TRANSCENDING BOUNDARIES: INDIGENEITY IN THEORY AND PRACTICE
EDITED BY I. B. HOPKINS AND JACK MURPHY
In the 1990s, the term ‘Indigeneity’ replaced the once common identifier ‘First Peoples.’ The rhetorical move was a purposeful one, attempting to broaden, rather than supplant, the scope of what it means to be natural to a land—to have a “historical continuity with pre-colonial societies,” as José Martínez Cobo framed it to the United Nations nearly four decades ago. Since then, scholars and activists have made important contributions in bearing out the inextricable link between Indigeneity and colonialism that Cobo invokes. This transition from First Peoples to Indigeneity, however, is far from a simple one. In his 2023 New Yorker article “It’s Time To Rethink the Idea of the ‘Indigenous,’” Manvir Singh insists that the two terms are not synonymous: “Many groups who identify as Indigenous don’t claim to be first peoples; many who did come first don’t claim to be Indigenous.”
” Rather, Singh observes a worrying prioritization of colonial logic as the necessary backdrop to which Indigeneity is understood. Though Indigenous peoples comprise an expansive range of geographic, linguistic, and cultural markers, their identification with sole reference to pre-colonialism risks the reductivity that it sought to overcome: “Indigeneity is powerful. It can give a platform to the oppressed [ . . . ] Yet there’s also something troubling about categorizing a wildly diverse array of peoples around the world within a single identity—particularly one born of an ideology of social evolutionism, crafted in white-settler states, and burdened with colonialist baggage.” More than a question of semantics, Singh alerts us to both the powers and shortcomings of globalizing Indigeneity. How do we, then, maintain Indigeneity’s tie to the horrors of colonialism without allowing it to flatten beneath those same forces? In what follows, our contributors review four works that each uniquely describe how Indigeneity endures and, ultimately, transcends its boundaries.
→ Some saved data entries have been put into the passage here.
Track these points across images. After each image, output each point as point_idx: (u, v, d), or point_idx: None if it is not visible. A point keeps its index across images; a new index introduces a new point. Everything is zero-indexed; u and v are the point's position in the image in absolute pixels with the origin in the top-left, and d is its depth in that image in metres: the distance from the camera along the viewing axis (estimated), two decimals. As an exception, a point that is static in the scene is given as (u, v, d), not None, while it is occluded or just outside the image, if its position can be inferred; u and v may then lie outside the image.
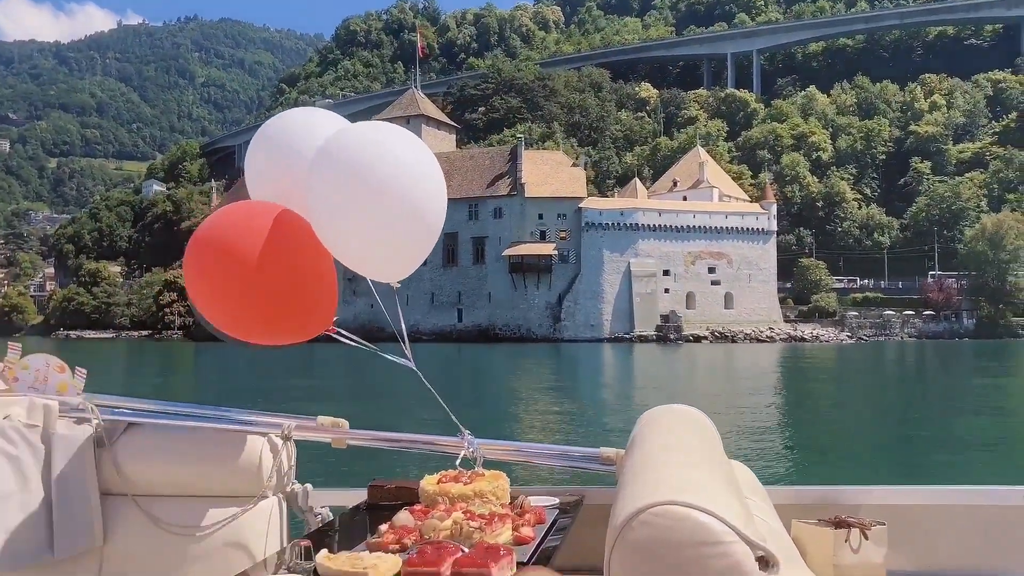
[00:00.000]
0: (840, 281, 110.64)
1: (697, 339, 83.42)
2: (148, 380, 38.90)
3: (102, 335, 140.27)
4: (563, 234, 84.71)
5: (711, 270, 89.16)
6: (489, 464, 2.50)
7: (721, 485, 1.68)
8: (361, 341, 2.67)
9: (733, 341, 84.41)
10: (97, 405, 2.57)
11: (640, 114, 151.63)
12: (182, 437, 2.55)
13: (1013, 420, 22.76)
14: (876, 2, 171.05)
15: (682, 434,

This special section commences with Ali Eren Yanik’s reappraisal of Deborah A. Miranda’s Bad Indians: A Tribal Memoir, reissued in 2022 in a special tenth anniversary edition. Yanik challenges the book’s categorization as “creative non-fiction” and instead outlines Miranda’s use of “multigeneric and multimodal narrative [ . . . ] which constitute a morphologically complex Native epistemology.” Both intimately personal and wryly critical of settler-colonial anthropologicalization, the enduring impact of Bad Indians seems to stem from its boundary- crossing methods for relating how California Indians survived the past 250 years. The “settler dance scholar” Jaqueline Shea Murphy lingers with her own distance from first-hand knowledge of Indigenous ways of being in her recent Dancing Indigenous Worlds: Choreographies of Relation, reviewed here by Cindy-Lou Holland. By participating in and reflecting on contemporary practices across Australia, New Zealand (Aoteroa), Canada, and the United States, Murphy extrapolates interpersonal, reciprocal methods for beginning to access the profound differences between her own background and Native dance cultures. As Holland emphasizes, though, the knowledge and experiences which are refused to Murphy present the most provocative meditations on settler- colonialism and the presumptions of academic research.
There is a related sense of peering around the edges of that which is deliberately occluded from the settler gaze in HBO’s recently released fourth season of the anthology series True Detective, subtitled Night Country in this installment. Nina Gary’s assessment tacks between the fascination and discomfort that the detective drama evokes in its depiction of the ‘Polar Night’ at a fictional Alaskan Inupiat community that also serves as a scientific research station. The violent revenge at the center of the season’s mystery instrumentalizes Native suffering in Gary’s estimate, calling further into question the orientation and purpose of narrative disclosure— especially in such a popular format. Decolonization that thinks beyond the binaries of Native/settler or natural/scientific may be difficult to imagine as a coherent, televisable theory, but the essays of Decolonial Conversations in Posthuman and New Material Rhetorics—edited by Jennifer Clary-Lemon and David M. Grant— offers some language for its trends and practice in the field of rhetoric. Jo Hurt’s review of the collection surveys the complementarity and contestestation among scholars working to characterize the “affinities and differences between Indigenous and new materialist frames.” These perspectives, she writes, “cultivat[e] pluriversal knowledge and decolonial action” in the service of reconfiguring the borders of Indigeneity as an epistemology. Indeed, we hope that these four reviews together offer an emergent framework for thinking about Indigeneity as a mode capable of decolonizing its colonial ties.